Instructions for the task: Quote the passage from the impeachment article starting at "Under the law" and ending at "political power play.".

Source:
-- start --

The Ghosts Of Impeachment Past
Of the three presidents who have been subjected to the ordeal of impeachment, Bill Clinton is the only one to confront that crisis at a time when the country at large is relatively free of political strife and turmoil.
That was hardly the case with Andrew Johnson and Richard Nixon, the other two presidents who were threatened with removal from office by an act of Congress. Both men occupied the White House during a period of national trauma and tragedy, and the impeachment proceedings against them were a direct result of larger, cataclysmic forces that had engulfed the country.
![]() |
In the case of Johnson, it is no exaggeration to say that he was a belated casualty of the most divisive struggle in American history - the Civil War. That war was drawing to a close when, as Abraham Lincoln's running mate, he was elected vice-president in 1864.
Johnson was a political maverick. A Democrat from Tennessee, he was firmly opposed to secession and when the Civil War broke out in 1861, he was the only Southern senator who did not leave the federal government and join the Confederacy. In fact, during the early years of the war he served as governor of that part of Tennessee occupied by Union forces.
In an effort to expand his narrow Republican base when he ran for re-election in 1864, Lincoln reached out to Southern Unionists and War Democrats for support. Since no one from this faction had stronger credentials than Johnson, he was viewed as an ideal running mate for the new coalition Lincoln was trying to build.
Like Lincoln, Johnson believed that a lenient policy of postwar Reconstruction was the best way to heal the terrible wounds that Americans had inflicted on each other during the long and bitter conflict. As Lincoln put it so memorably in his Second Inaugural Address: "With malice toward none, with charity for all."
But a little more than a month after that speech, Lincoln was assassinated, and Johnson had to assume the burden of guiding the country through the difficult process of Reconstruction.
In taking on that challenge, the new president had neither Lincoln's towering stature nor his shrewd political savvy, and he soon ran afoul of the so-called Radical Republicans in Congress, who advocated much more severe measures in dealing with the conquered states.
As early as 1866, when Johnson vetoed a Civil Rights bill that would have given full citizenship and the vote to the recently freed slaves while denying that right to many Southern whites, his Republican foes began to look for a way to impeach him.
Under the law of succession at the time, if Johnson were removed from office, the next president would have been one of the Radical Republicans: Ben Wade of Ohio, the president pro tempore of the Senate. In other words, the mve to drive Johnson from the White House was a classic political power play.
In 1867, Congress passed the Tenure of Office Act, which gave the Senate the right to approve or reject the dismissal of all presidential appointees. In drafting that law, the Radical Republicans set a trap for Johnson - and he soon fell into it.
To challenge the Tenure of Office Act, which he regarded as blatantly unconstitutional, Johnson fired his Secretary of War, Edwin Stanton, who was closely allied to the Radical Republicans. But instead of initiating a Supreme Court case on the question, which had been his intention, Johnson gave the Radical Republicans the ammunition they needed to launch impeachment proceedings against him.

-- end --

Record list:
-- start --

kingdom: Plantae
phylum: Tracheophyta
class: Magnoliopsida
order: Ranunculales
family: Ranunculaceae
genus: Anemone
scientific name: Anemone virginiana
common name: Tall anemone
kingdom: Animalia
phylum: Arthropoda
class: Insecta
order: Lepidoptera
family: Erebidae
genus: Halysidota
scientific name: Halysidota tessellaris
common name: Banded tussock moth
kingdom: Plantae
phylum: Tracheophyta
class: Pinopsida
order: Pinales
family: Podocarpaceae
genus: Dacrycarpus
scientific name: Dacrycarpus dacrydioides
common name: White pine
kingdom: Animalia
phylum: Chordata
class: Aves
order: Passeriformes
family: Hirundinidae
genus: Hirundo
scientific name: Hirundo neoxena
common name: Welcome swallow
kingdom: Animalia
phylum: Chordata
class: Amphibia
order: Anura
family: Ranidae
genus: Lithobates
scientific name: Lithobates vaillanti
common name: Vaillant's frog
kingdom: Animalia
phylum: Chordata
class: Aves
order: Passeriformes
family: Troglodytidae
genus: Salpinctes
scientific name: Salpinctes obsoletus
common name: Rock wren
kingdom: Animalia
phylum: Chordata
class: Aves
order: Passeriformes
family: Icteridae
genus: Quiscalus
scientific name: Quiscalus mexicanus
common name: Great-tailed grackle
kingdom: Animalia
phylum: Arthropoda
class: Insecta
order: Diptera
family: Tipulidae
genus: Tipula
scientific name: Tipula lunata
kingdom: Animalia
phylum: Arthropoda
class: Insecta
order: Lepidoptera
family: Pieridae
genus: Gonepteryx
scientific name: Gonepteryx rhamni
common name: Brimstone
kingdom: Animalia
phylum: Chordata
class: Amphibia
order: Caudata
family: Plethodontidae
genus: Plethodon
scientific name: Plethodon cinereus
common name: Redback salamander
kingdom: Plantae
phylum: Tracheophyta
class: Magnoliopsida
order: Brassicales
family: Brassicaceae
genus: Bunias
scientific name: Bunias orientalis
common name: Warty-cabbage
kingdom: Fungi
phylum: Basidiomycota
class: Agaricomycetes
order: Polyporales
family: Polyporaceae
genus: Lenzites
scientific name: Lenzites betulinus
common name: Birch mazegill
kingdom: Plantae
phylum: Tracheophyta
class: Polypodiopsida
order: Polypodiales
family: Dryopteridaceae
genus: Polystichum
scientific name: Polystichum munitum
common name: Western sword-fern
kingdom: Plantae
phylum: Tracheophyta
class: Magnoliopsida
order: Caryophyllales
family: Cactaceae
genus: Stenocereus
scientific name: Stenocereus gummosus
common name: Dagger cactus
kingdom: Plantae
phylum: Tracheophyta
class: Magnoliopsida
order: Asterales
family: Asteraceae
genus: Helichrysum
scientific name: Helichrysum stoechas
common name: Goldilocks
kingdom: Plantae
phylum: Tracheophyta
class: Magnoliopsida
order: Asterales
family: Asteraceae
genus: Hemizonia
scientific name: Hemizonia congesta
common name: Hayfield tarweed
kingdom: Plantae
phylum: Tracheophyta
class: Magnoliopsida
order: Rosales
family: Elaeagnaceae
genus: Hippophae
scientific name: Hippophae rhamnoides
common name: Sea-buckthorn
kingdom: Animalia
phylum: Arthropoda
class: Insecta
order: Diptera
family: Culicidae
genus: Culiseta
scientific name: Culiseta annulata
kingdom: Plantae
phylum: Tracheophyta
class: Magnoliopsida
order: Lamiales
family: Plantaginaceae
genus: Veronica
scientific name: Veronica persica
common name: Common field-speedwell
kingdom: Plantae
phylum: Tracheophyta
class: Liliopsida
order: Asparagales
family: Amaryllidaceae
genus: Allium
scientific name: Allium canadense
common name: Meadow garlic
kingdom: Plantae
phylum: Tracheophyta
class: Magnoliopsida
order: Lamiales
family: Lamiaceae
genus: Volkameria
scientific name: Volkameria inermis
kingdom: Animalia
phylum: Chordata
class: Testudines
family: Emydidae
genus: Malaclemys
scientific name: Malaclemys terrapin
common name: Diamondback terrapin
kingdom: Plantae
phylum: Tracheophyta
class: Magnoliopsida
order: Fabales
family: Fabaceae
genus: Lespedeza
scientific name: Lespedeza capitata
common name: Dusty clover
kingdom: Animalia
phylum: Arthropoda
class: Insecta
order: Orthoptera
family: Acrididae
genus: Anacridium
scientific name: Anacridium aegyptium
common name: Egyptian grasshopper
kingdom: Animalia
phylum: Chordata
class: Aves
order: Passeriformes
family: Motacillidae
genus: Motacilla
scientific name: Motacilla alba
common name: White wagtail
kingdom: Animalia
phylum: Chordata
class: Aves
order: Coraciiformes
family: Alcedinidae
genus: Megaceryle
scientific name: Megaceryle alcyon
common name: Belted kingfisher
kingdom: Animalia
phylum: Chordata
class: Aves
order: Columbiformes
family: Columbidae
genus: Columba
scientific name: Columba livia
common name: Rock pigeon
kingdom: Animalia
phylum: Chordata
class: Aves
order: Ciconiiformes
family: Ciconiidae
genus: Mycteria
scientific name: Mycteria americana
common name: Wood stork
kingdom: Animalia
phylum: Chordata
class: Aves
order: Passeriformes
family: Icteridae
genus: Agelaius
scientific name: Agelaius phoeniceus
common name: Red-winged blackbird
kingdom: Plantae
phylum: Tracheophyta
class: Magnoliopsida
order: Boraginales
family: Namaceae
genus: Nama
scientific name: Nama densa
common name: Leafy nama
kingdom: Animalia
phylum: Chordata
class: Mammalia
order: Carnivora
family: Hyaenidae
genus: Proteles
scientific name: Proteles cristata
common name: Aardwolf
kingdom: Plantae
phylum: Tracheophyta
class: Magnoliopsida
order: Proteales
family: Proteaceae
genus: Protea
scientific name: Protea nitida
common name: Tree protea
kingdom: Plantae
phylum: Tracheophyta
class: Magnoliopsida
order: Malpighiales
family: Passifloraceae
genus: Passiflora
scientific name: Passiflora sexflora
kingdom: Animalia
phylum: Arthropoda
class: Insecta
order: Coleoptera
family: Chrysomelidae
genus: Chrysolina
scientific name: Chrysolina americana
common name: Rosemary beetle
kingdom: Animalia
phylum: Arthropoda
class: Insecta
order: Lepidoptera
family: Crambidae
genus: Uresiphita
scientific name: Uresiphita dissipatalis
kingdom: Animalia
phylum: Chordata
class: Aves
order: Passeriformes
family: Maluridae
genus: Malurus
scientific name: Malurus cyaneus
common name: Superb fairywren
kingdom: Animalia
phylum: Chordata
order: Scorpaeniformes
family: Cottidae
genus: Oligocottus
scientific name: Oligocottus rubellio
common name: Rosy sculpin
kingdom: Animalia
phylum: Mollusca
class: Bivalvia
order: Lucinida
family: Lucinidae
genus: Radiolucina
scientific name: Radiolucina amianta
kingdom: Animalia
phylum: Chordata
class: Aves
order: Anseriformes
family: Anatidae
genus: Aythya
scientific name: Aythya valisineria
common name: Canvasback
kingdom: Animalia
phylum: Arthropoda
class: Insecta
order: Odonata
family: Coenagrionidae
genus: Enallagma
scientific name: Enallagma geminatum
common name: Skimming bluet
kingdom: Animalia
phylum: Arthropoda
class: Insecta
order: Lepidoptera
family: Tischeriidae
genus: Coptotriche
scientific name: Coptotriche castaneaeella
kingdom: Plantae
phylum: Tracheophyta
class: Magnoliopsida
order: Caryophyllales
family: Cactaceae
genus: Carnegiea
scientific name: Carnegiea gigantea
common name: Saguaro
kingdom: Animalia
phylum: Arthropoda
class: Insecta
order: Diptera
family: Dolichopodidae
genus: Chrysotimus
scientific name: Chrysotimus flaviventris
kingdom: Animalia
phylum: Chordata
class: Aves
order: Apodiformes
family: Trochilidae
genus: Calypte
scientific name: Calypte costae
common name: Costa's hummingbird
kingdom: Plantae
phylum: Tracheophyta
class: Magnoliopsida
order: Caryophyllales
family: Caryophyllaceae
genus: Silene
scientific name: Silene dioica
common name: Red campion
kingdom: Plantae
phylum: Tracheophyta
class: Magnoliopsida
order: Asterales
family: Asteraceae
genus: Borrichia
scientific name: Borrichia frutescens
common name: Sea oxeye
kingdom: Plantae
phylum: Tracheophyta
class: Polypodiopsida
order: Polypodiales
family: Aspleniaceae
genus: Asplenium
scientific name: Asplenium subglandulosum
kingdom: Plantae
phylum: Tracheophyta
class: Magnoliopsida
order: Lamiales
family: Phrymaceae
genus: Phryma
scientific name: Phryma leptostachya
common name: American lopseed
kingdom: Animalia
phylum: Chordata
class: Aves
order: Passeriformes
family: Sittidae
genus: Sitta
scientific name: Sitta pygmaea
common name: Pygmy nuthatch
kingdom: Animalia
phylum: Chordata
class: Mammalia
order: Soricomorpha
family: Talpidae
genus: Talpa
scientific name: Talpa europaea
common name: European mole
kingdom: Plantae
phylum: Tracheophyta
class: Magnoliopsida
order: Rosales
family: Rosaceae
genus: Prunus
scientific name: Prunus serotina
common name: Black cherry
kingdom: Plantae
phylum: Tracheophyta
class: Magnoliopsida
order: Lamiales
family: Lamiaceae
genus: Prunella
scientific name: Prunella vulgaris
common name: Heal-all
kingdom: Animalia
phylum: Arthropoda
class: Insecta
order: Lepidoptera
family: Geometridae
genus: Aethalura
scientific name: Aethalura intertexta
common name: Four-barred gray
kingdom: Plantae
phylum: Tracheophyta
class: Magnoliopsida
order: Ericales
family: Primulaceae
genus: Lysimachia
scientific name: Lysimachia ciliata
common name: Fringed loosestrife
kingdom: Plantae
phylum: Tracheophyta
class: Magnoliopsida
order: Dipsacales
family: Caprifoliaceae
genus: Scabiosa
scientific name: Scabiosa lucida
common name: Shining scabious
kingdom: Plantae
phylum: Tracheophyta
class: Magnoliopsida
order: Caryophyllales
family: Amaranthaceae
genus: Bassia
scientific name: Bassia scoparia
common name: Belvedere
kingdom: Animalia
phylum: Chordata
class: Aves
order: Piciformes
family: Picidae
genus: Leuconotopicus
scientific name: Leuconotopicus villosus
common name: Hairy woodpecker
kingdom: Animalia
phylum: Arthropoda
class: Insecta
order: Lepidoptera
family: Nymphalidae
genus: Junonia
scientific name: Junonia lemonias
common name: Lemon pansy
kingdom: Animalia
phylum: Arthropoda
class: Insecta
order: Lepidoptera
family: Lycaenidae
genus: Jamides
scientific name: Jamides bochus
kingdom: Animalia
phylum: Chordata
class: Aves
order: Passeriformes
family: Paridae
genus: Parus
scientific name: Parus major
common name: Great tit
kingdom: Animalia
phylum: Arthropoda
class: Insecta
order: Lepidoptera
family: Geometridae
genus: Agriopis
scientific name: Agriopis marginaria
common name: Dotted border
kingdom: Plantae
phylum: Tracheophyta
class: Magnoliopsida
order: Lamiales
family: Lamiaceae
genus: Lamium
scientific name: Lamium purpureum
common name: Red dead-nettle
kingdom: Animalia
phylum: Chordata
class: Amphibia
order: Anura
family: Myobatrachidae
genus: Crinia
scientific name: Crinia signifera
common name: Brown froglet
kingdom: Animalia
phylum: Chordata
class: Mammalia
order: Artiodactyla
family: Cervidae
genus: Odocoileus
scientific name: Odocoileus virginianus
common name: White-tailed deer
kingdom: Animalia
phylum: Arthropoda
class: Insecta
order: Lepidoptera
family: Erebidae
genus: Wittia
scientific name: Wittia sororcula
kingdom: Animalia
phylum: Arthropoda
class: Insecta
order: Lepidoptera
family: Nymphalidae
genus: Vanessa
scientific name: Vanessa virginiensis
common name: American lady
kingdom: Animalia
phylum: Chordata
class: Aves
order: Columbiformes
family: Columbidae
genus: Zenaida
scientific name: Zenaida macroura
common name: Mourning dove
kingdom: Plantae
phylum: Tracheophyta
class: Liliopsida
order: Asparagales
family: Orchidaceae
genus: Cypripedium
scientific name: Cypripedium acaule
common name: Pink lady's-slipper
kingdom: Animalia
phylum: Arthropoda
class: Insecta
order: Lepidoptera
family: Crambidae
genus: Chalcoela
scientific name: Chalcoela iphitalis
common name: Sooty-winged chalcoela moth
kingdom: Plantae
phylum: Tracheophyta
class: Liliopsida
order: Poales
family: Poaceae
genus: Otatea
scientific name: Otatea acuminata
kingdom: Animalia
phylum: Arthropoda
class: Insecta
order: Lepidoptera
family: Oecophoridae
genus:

-- end --

In response:
Under the law of succession at the time, if Johnson were removed from office, the next president would have been one of the Radical Republicans: Ben Wade of Ohio, the president pro tempore of the Senate. In other words, the mve to drive Johnson from the White House was a classic political power play.